### Brief
Tally how many lines in the material include the word "linecap", then give that figure by itself.

### Materials provided
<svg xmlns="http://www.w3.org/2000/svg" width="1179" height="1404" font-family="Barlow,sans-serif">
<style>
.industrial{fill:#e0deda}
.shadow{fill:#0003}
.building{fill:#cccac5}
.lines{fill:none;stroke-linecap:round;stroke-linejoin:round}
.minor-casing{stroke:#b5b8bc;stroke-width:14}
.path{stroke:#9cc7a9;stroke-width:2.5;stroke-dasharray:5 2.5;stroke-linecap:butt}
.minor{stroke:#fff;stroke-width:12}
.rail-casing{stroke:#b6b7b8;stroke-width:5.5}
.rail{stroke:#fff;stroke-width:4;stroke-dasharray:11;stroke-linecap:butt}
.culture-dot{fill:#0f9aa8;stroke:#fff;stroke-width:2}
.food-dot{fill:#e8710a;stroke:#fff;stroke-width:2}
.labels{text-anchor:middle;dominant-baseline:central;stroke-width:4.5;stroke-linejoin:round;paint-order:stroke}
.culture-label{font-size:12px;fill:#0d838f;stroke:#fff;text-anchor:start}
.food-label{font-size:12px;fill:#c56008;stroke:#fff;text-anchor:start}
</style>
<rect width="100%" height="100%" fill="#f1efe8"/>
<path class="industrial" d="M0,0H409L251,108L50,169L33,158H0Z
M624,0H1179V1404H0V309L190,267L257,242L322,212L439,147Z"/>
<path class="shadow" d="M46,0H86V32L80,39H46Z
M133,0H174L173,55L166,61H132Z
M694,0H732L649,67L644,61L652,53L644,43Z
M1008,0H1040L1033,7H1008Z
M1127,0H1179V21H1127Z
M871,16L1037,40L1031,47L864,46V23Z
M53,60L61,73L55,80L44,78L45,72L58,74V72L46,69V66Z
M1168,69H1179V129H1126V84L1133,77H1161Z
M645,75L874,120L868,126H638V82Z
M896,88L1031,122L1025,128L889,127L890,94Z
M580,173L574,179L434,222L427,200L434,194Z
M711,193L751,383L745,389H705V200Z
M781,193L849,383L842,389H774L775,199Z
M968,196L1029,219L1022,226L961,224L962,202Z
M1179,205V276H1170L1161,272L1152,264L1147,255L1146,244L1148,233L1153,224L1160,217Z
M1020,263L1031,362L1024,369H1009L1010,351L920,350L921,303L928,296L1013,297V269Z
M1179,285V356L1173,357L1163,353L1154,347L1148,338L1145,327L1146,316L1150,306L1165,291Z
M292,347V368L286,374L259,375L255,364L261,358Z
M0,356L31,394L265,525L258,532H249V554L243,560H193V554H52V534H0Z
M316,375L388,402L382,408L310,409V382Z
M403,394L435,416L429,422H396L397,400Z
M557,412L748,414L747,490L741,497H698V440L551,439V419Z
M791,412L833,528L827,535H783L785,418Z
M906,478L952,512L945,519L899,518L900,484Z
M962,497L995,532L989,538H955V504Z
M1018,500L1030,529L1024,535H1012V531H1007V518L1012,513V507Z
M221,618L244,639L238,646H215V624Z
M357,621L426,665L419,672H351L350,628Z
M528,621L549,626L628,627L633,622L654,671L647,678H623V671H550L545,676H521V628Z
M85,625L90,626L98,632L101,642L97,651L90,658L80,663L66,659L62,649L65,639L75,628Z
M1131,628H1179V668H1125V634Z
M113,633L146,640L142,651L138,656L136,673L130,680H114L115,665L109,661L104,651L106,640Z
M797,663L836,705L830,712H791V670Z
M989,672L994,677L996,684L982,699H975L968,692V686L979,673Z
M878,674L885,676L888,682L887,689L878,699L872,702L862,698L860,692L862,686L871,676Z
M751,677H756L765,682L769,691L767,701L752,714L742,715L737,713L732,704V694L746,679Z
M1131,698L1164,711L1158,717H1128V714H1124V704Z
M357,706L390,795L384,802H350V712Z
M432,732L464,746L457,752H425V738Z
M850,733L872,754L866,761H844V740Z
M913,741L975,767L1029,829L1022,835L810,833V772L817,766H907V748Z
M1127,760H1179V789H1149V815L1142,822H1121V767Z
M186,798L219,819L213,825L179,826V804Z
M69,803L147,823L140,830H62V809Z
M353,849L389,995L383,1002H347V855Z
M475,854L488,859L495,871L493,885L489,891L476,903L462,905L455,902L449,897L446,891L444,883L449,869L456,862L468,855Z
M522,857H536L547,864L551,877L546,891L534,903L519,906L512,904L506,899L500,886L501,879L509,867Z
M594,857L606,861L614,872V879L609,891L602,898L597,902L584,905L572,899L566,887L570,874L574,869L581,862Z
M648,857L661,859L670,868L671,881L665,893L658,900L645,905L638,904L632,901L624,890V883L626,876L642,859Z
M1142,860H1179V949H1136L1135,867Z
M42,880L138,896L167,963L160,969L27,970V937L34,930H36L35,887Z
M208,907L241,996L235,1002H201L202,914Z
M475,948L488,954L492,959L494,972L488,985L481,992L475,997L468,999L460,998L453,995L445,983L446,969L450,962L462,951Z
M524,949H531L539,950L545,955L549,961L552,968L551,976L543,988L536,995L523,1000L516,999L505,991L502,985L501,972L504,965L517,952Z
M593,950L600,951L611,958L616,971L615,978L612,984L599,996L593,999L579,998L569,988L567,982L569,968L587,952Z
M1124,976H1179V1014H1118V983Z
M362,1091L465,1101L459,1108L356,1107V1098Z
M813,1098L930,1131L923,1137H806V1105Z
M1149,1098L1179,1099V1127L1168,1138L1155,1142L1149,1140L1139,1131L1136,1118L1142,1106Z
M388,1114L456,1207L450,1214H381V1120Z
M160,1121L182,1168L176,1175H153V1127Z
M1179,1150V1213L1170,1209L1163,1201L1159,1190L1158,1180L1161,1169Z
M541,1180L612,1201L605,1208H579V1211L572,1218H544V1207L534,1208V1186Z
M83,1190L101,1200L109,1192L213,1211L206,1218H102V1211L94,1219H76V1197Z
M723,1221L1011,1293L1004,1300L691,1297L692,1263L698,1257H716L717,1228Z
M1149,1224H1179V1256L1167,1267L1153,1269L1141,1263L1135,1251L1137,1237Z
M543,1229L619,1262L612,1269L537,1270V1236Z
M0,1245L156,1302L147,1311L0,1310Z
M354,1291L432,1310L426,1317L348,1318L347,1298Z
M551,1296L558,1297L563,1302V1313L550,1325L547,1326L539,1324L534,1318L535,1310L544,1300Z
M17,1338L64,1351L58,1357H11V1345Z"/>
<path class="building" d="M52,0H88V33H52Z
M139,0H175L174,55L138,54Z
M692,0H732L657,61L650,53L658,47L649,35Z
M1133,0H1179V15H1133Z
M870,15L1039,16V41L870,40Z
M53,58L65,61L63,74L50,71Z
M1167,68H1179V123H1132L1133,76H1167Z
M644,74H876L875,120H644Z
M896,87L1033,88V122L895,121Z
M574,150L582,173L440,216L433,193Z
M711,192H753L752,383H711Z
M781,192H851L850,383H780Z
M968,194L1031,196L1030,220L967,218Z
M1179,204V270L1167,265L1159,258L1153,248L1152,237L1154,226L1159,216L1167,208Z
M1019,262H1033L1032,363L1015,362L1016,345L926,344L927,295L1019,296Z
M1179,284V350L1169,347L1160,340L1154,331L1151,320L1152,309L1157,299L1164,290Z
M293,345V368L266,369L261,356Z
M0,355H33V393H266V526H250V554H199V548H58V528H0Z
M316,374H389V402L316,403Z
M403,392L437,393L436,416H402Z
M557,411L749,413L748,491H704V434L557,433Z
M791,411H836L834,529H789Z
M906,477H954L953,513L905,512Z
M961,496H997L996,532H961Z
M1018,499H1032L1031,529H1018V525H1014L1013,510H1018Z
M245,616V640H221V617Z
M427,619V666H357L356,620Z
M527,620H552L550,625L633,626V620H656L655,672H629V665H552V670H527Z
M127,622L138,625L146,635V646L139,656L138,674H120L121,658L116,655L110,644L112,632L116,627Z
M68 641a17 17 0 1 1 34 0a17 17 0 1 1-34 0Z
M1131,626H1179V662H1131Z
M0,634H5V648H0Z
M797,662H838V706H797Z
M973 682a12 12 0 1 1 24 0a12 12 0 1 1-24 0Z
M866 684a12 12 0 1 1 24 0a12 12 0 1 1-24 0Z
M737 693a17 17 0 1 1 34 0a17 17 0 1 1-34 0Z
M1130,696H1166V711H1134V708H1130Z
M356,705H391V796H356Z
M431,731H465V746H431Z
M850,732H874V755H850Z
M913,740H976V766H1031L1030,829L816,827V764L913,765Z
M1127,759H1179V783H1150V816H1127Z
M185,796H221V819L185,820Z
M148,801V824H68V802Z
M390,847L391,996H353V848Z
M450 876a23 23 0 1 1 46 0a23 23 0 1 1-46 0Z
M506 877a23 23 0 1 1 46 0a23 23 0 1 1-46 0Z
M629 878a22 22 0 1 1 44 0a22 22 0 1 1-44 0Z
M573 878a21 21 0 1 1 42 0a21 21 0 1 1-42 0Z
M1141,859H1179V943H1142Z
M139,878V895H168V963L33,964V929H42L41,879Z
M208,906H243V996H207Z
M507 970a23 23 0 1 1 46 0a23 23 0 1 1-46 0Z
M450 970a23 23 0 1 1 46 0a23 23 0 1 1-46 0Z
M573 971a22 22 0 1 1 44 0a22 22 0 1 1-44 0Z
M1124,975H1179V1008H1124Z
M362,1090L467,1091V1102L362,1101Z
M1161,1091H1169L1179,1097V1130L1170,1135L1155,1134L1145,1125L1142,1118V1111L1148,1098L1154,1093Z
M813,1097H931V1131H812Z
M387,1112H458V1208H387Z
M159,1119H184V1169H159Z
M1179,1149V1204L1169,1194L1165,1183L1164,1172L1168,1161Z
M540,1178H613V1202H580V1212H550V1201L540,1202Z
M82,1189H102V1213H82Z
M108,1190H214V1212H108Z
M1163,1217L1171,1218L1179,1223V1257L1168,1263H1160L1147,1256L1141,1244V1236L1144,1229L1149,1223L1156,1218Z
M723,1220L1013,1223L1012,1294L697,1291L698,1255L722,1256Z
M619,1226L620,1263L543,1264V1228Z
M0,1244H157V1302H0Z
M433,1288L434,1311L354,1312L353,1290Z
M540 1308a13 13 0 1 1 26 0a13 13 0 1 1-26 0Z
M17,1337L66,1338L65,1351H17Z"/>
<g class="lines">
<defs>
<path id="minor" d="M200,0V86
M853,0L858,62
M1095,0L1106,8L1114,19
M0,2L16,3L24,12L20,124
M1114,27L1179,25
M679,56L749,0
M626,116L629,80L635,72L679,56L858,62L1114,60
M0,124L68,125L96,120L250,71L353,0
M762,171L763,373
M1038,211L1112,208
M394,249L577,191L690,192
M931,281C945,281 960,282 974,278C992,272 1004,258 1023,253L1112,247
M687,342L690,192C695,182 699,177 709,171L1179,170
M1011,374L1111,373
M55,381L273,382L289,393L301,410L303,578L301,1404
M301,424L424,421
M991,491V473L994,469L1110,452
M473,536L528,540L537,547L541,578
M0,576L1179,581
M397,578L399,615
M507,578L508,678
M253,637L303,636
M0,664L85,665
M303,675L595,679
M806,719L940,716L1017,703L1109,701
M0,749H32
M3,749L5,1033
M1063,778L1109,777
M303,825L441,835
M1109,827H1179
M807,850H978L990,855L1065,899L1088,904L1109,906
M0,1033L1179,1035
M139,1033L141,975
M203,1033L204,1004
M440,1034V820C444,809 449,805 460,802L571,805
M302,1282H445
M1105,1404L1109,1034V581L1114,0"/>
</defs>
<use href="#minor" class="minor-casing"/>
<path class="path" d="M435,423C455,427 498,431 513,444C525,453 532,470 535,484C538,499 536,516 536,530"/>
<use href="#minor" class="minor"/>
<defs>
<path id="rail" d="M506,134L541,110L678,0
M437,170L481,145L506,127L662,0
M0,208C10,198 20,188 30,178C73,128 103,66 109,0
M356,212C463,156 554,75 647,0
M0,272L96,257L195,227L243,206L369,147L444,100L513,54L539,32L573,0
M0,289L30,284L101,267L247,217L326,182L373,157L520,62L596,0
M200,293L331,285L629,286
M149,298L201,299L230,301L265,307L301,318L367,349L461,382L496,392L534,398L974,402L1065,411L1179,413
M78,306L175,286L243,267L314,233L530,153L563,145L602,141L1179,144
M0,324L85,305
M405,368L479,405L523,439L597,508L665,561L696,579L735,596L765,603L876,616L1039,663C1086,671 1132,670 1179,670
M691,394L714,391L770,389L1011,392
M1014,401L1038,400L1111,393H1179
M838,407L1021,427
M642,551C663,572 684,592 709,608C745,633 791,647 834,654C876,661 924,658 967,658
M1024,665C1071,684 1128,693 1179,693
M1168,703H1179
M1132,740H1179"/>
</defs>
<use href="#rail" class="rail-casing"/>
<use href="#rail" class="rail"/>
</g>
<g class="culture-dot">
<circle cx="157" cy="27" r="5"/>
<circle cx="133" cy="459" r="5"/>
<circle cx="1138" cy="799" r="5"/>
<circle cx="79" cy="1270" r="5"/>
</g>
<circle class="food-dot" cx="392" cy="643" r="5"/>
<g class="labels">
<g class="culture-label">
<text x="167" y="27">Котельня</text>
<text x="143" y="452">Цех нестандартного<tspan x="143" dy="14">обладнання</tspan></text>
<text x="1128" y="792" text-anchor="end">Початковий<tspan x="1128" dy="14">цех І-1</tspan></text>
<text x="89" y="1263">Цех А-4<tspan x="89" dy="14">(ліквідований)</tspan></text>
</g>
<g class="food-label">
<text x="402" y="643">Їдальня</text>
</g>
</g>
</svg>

### Result below
3